• **TASK TO COMPLETE**:
Retype the records below, starting at the line that has "Aktie im Fokus – Bechtle" and stopping after the line that has "Для улучшения качества". Leave the pictures out of your answer.

• **SOURCE MATERIAL**:

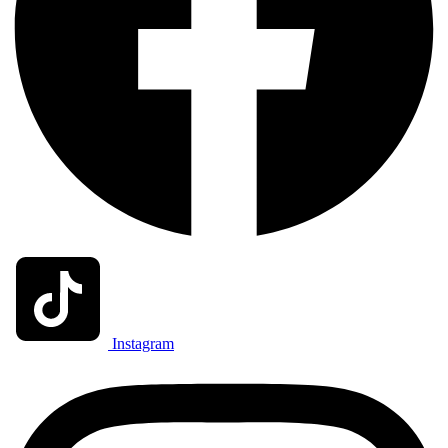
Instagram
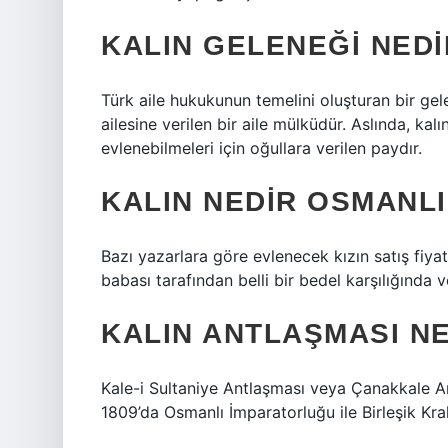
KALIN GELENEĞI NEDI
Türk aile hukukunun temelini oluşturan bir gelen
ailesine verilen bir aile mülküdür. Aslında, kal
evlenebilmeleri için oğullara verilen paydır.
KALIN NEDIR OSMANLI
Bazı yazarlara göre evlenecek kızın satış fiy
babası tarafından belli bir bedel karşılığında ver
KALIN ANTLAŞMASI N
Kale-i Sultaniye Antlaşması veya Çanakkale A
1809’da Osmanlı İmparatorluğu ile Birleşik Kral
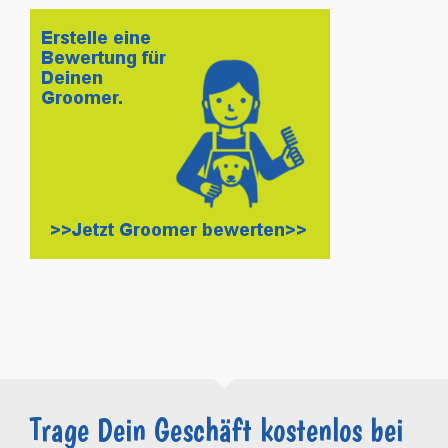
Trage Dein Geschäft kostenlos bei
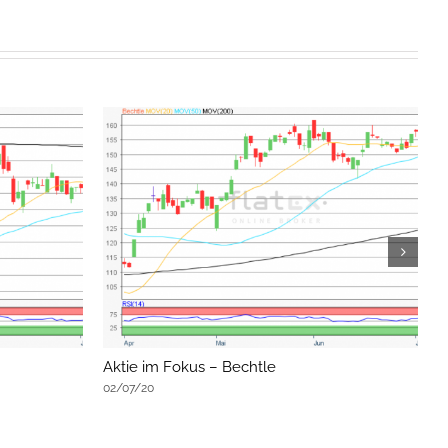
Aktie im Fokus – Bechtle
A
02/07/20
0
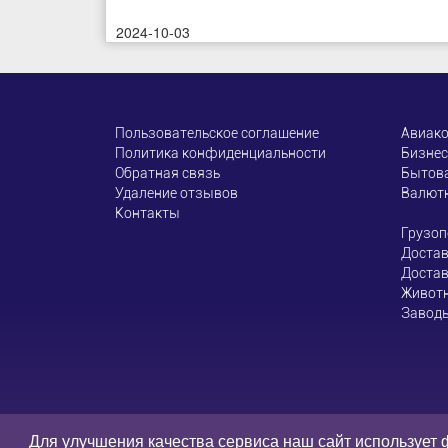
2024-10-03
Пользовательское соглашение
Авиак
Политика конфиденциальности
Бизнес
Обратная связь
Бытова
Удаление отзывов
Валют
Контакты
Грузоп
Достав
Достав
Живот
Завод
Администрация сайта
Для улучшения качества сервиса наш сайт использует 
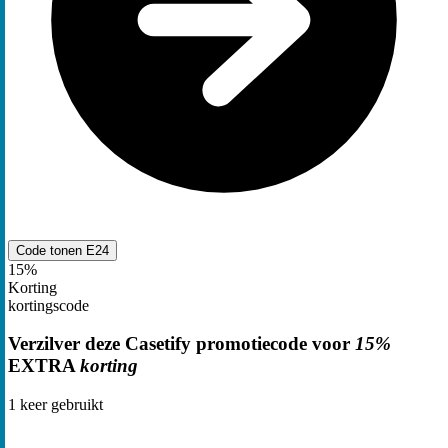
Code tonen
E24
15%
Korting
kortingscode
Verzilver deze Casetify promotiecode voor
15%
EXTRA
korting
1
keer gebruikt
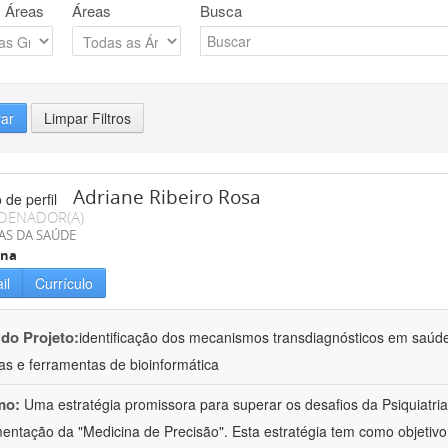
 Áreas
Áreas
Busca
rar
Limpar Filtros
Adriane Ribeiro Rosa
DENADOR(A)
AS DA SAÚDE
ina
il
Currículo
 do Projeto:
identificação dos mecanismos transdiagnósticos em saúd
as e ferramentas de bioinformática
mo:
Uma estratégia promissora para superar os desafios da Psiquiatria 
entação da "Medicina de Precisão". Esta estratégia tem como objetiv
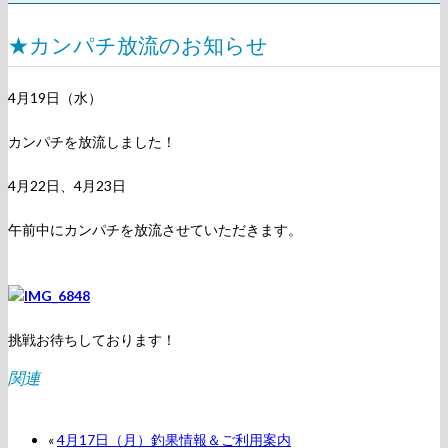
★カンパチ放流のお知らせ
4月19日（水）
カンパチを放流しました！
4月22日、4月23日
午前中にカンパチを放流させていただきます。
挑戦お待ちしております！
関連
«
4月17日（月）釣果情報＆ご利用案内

• **OUTPUT FOR THIS TASK**:
Aktie im Fokus – Bechtle
A
02/07/20
0
2024-10-03
Пользовательское соглашение
Авиак
Политика конфиденциальности
Бизнес
Обратная связь
Бытова
Удаление отзывов
Валют
Контакты
Грузоп
Достав
Достав
Живот
Завод
Администрация сайта
Для улучшения качества сервиса наш сайт использует 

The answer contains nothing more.